Outside Harlem’s Apollo Theater upon 125th Street, New York City. Getty Images

Anthony Celestine was a latecomer to the Internet Age. The 40-year-old Harlem resident has owned a small Jani-King commercial cleaning franchise since 2004, but until recently, the New Yorker hadn’cheek by jowl owned a computer or even surfed the Web or had an e-mail address. "I didn’t know what none of that twaddle was," he says.

Now he uses the Internet the whole of the time to scout out new customers, communicate with Jani-King headquarters in Dallas, and exchange in commerce e-mails with mate franchisees on how to do positive kinds of jobs better. "I talk to my franchise brothers encircling what works and what doesn’t," says Celestine, "I’m lore about new procedures faster than before. It’sitting like riding a bike and sooner or later switching to a car. It’s just a whole superior globe with the PC."
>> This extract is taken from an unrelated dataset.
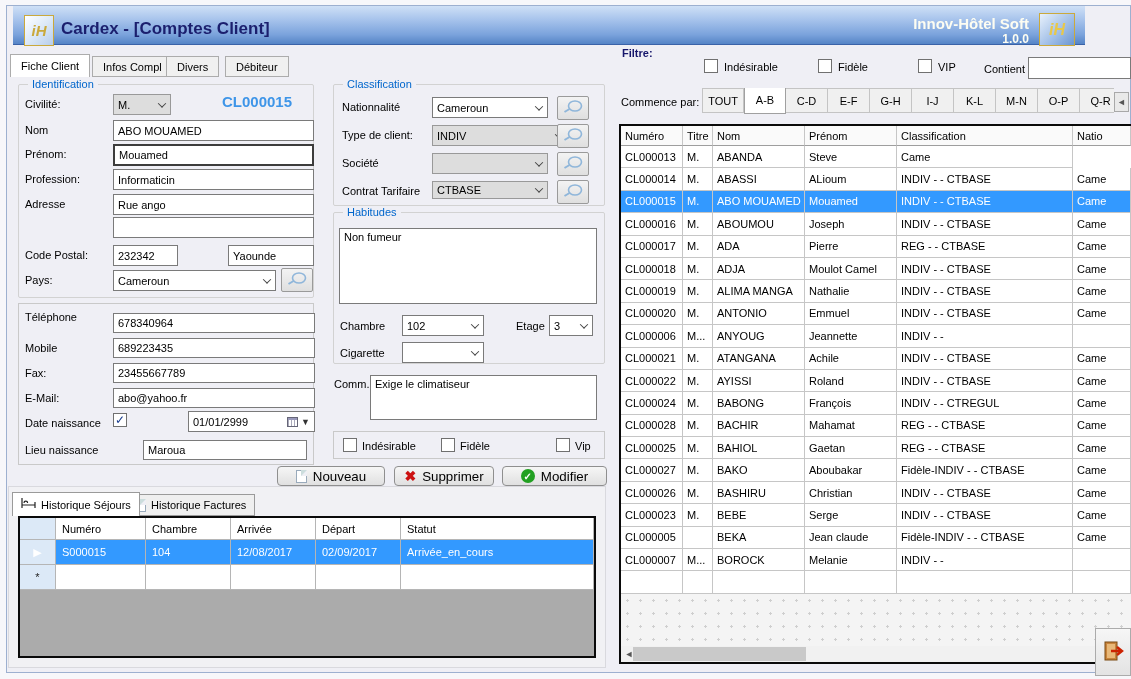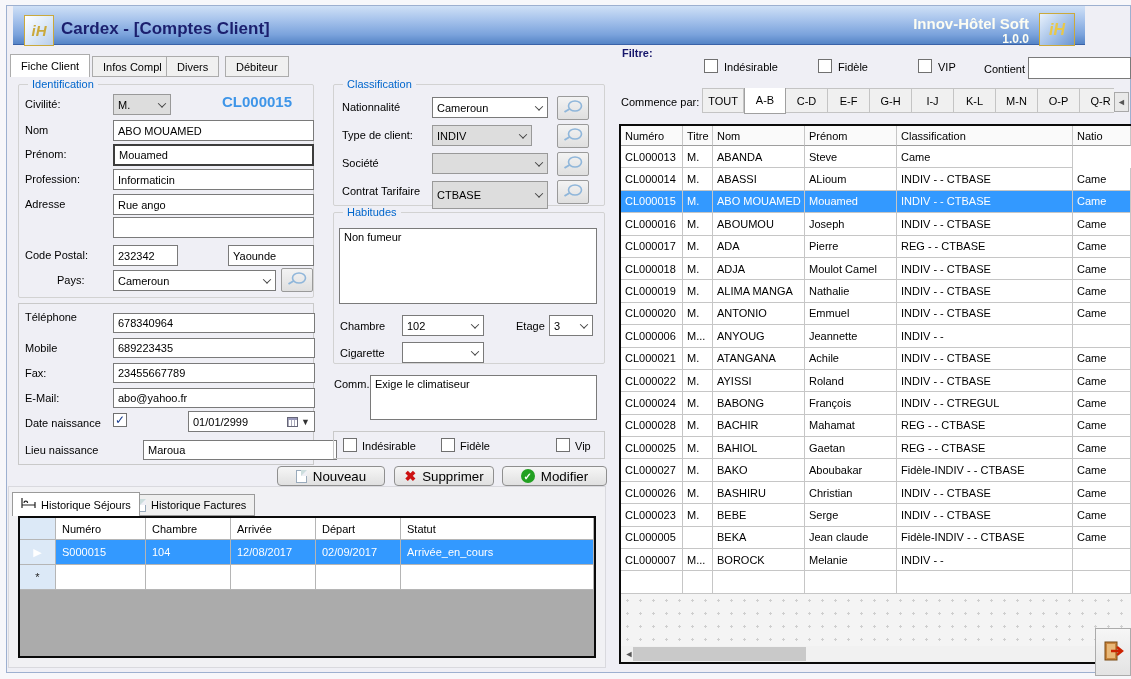"INDIV" div.combo { width: 100px -> 136px }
Celestine entered that globe earlier this year when he moved from Brooklyn to an chamber in Harlem and got a PC and a high-speed Web hookup as part of his rental agreement. Celestine’s apartment is owned by Harlem Congregations for Community Improvement (HCCI), a 22-year-old, $240 million nonprofit community development organization based in Harlem’s Bradhurst neighborhood. HCCI was quick to provide the computer and Internet kindred thanks to the efforts of other nonprofit groups and an organization that funds affordable housing projects.

The Broadband Have-Nots

Millions of Americans—many of them also residents of the inner city—be left behind on the other side of the chasm that separates those who have high-speed Internet access from those who don’t. President-elect Barack Obama has taken to delivering a hebdomadary address not merely from one side to the other the radio but also end videos on Google’s (GOOG) YouTube. Yet almost half of U.S. adults don’t have the necessary broadband connections that make it easy to survey those messages, according to recent data from the Pew Internet & American Life Project. A survey by the Information Technology & Innovation Foundation ranked the U.S. 15th on household broadband penetration, having slipped from fourth place in 2001, according to the Organization for Economic Cooperation & Development. (Denmark ranked No. 1.)
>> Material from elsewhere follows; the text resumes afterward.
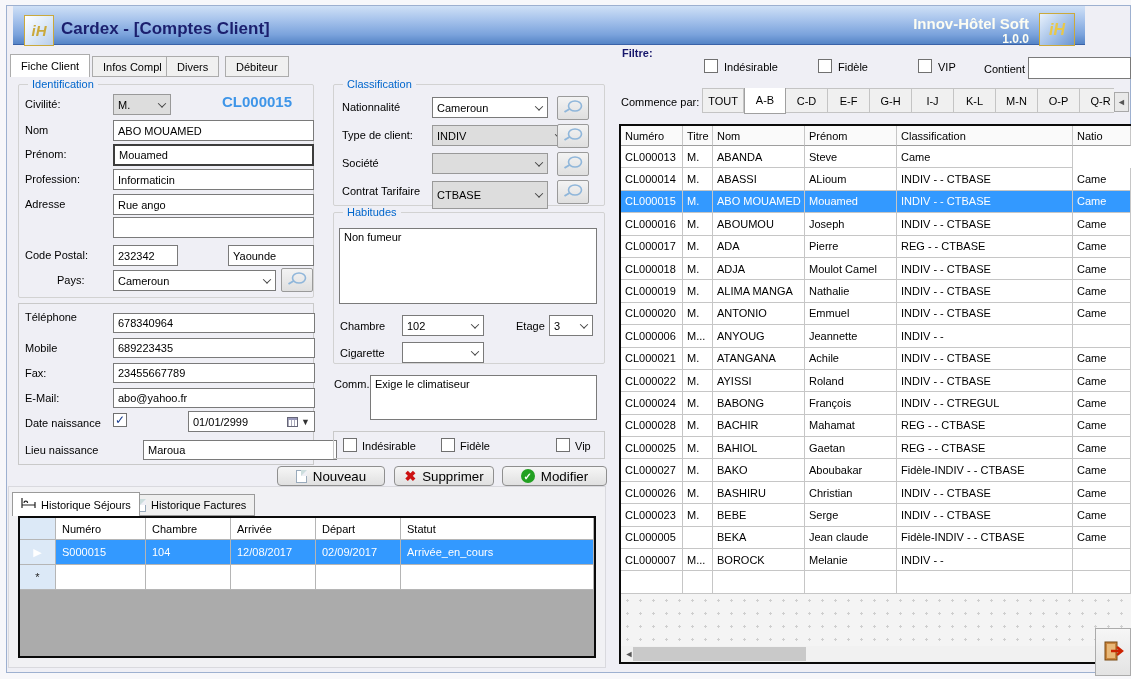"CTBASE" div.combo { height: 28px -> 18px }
In a Dec. 6 speech, Obama called the current state of U.S. broadband access "unacceptable" and said plans to "renew our Information Superhighway" would be a priority of his Administration. To deliver, Obama will need to address the wide swaths of the U.S. that remain unconnected. In some places—most of them rural areas through low population density—the public who are willing to pay for advantage have existence able to’t get it because telecom providers have power to’t justify the necessary investment.
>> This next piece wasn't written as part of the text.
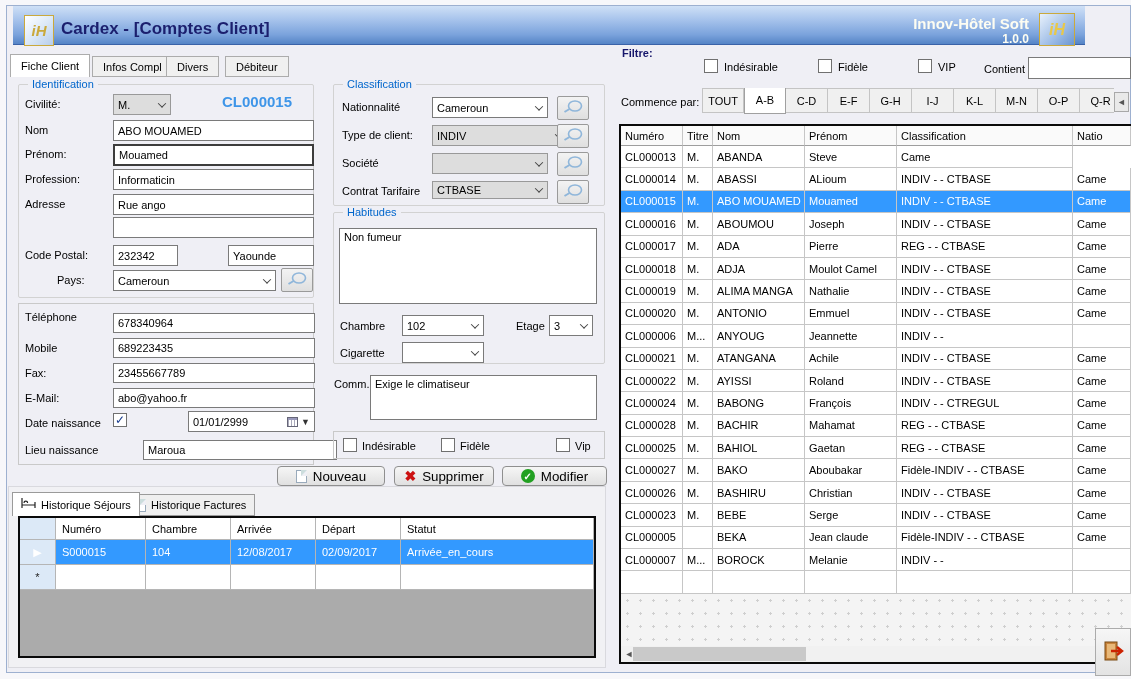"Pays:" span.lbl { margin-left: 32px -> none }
In the case of the urban poor, service may be readily profitable, but many families can’t afford the $30 to $50 it costs each month to get broadband. Many also lack computers at pointedly. Among households with an annual income of $50,000 or less—about moiety the abiding habitation—only 35% have broadband advantage, according to Free Press, a technology advocacy collection. Households with yearly incomes in the heavenly heights $50,000 are more than two times as likely to have broadband service.

A Nonprofit Policy Leader

Telecommunications companies have made some efforts to make broadband affordable. AT&T (T), the largest U.S. phone company, offers DSL access for $10 a month to recent customers in 22 states, a condition for administration approval of the 2006 merger between SBC and BellSouth that created AT&T. In another concession to Uncle Sam in exchange conducive to merger approval, AT&T agreed to donate 50,000 DSL lines to low-income households. Verizon Communications (VZ) has a subsidiary called Verizon Enhanced Communities that works with developers and apartment building owners to do high-speed connections available in low-income and other housing complexes.